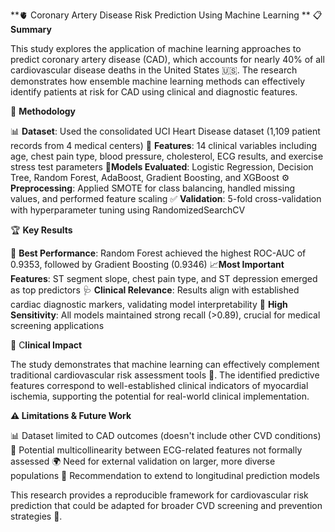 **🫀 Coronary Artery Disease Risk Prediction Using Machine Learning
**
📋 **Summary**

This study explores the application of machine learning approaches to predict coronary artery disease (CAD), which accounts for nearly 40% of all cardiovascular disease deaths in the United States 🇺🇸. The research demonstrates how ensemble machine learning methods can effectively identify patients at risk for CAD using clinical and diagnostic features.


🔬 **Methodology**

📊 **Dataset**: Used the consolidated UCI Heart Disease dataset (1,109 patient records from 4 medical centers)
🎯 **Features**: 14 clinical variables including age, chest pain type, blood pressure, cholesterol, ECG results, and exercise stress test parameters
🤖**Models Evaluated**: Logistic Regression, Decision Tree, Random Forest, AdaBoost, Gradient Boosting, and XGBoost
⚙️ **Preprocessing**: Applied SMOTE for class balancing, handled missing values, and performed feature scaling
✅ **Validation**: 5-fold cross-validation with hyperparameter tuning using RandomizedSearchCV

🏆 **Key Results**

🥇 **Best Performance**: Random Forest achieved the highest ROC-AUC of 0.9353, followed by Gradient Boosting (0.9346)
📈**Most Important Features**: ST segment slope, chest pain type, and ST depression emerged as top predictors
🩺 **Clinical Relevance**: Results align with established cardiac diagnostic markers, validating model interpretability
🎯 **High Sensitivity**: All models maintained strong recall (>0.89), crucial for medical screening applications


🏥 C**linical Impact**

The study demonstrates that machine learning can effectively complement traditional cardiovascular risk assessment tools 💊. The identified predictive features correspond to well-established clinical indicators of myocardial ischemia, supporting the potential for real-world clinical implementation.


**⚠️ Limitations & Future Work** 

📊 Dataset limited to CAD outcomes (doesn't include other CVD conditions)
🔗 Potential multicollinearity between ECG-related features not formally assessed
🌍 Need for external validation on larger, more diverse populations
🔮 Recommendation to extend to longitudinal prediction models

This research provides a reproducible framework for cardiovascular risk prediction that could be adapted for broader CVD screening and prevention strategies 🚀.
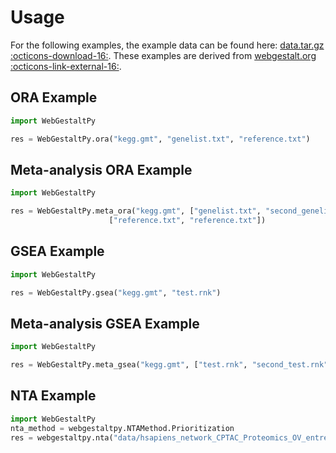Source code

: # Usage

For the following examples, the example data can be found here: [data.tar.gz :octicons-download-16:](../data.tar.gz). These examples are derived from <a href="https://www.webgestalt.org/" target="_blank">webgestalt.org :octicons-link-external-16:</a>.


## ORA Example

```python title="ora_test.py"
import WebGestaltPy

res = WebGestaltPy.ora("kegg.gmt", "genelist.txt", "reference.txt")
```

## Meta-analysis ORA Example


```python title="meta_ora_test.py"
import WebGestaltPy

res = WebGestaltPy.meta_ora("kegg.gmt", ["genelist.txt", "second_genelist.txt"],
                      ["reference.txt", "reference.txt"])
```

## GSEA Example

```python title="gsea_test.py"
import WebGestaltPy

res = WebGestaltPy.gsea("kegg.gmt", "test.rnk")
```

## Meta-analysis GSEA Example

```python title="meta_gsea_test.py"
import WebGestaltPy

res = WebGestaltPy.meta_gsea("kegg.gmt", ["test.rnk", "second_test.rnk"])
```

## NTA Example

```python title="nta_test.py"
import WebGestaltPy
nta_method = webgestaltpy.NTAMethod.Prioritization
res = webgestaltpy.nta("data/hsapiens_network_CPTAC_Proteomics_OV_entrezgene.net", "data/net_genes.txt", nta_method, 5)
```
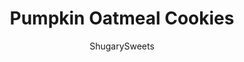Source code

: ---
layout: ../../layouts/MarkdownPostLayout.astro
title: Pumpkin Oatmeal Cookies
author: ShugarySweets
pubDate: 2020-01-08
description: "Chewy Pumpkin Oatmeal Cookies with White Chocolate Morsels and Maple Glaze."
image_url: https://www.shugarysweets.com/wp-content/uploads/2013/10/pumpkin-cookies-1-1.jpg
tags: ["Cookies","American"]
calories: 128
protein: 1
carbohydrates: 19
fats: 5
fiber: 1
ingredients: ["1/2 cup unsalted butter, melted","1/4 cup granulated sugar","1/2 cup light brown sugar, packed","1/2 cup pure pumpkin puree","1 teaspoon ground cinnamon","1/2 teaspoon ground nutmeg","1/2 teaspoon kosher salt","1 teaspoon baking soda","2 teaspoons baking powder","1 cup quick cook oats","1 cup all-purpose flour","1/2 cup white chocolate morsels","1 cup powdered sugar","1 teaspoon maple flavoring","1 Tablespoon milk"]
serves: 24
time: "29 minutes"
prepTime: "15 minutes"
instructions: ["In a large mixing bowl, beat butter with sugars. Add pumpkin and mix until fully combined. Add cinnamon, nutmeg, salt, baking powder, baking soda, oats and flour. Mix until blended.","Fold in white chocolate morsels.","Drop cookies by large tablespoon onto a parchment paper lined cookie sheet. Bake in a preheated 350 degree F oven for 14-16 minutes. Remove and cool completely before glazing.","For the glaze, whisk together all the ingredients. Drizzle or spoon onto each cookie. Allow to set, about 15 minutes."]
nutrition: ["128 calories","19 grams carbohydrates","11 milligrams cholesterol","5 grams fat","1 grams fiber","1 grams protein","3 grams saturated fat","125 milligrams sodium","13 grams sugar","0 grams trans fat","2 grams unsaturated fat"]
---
::::::
Take each line in the listing that has the word "medical" and copy it.

(Response area):
📊 **Dataset**: Used the consolidated UCI Heart Disease dataset (1,109 patient records from 4 medical centers)
🎯 **High Sensitivity**: All models maintained strong recall (>0.89), crucial for medical screening applications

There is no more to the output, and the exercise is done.